About two dozen activists from the international environmental campaign group Greenpeace have climbed fences to break into a nuclear power plant in southern France.
The activists entered the state-run Electricity of France’s (EDF) Tricastin plant about 200km north of Marseille at around 03:00 GMT on Monday and projected visuals on the building, Greenpeace and police said.
The images read, “Tricastin, nuclear accident, ready to pay the price?” and “Francois Hollande: president of a catastrophe?” in reference to the French president, Isabelle Philippe, a Greenpeace spokeswoman, said.
Twelve of the activists were arrested more than two hours later, according to EDF, which runs the country’s atomic power plants.
A spokesman for the interior ministry said the activists “were not able to access the plant’s sensitive areas, notably command rooms”.
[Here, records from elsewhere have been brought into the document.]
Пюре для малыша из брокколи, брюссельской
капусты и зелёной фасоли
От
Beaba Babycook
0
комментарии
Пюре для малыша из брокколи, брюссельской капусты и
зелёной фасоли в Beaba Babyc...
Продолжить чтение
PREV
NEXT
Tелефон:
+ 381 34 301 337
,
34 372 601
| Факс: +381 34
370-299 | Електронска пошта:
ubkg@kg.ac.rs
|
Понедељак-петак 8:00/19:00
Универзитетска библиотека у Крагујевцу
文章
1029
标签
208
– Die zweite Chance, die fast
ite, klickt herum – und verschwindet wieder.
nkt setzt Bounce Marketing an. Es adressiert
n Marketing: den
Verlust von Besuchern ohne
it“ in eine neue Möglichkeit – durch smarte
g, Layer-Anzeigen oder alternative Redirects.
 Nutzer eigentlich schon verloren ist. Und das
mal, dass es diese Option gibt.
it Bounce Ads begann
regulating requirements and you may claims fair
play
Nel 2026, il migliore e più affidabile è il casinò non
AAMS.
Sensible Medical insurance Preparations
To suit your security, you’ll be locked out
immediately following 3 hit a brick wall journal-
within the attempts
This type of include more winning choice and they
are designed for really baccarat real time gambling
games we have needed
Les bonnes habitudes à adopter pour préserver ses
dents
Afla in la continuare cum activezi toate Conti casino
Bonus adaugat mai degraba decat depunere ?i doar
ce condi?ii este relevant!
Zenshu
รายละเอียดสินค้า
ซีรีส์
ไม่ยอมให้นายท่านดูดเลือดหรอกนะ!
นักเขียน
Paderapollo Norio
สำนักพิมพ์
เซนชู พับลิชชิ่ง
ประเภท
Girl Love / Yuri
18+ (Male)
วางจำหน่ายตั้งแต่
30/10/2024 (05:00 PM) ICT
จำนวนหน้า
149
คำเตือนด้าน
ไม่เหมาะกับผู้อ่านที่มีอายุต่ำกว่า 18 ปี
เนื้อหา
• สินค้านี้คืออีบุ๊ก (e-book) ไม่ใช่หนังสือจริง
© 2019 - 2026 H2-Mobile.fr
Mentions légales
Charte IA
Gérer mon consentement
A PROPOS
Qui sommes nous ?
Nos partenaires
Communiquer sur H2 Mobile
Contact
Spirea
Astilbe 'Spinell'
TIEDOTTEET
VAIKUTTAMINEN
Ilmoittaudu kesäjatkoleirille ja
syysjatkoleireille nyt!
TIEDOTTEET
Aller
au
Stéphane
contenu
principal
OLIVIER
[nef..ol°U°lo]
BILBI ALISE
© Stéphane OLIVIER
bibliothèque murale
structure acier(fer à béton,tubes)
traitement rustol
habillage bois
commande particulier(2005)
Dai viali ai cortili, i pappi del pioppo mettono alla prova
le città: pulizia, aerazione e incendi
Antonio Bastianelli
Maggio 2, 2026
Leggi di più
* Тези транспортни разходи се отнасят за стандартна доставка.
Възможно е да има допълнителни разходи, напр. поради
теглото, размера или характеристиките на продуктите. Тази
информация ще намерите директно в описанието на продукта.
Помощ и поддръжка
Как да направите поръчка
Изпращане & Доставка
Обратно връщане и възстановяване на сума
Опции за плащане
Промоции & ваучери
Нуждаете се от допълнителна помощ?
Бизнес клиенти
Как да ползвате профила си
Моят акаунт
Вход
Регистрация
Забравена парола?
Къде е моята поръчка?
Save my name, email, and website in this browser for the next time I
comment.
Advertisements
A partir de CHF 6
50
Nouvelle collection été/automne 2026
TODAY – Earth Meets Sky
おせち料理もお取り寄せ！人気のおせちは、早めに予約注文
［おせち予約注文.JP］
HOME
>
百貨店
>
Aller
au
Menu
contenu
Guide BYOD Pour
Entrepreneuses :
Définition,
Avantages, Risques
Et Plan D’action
“It’s a media stunt that poses no security danger,” said spokesman Pierre-Henry Brandet.
‘Immediately detected’
Brandet said that the activists, who divided into three groups upon entering the plant, “were immediately detected” and that about 50 gendarmes were deployed to arrest the remaining trespassers.
Speaking at a news conference French President Francois Hollande said France is very much attached to nuclear safety, and that everything was being done “to assure us that this nuclear safety is absolutely respected.”
Members of the environmental anti-nuclear group have staged several break-ins at French nuclear plants in recent years in an effort to highlight the “dangers of atomic power” and to expose “security problems at the power stations”.
In May 2012, an activist with the group flew into the grounds of the Bugey plant in southeastern France using a hang glider in a stunt aimed at revealing alleged security flaws.
He flew over the plant, threw a smoke bomb and landed inside before being arrested.
In December 2011, nine activists broke into the Nogent-sur-Seine plant 95km southeast of Paris. Most were quickly arrested, but two managed to evade capture for nearly two hours.
France is heavily reliant on nuclear power, with its 58 nuclear reactors producing some 75 percent of the nation’s electricity. Hollande pledged to cut the share of nuclear energy in the country’s electricity mix to 50 percent by 2025.
He also wants to close the country’s oldest plant at Fessenheim, near the German border, by 2017.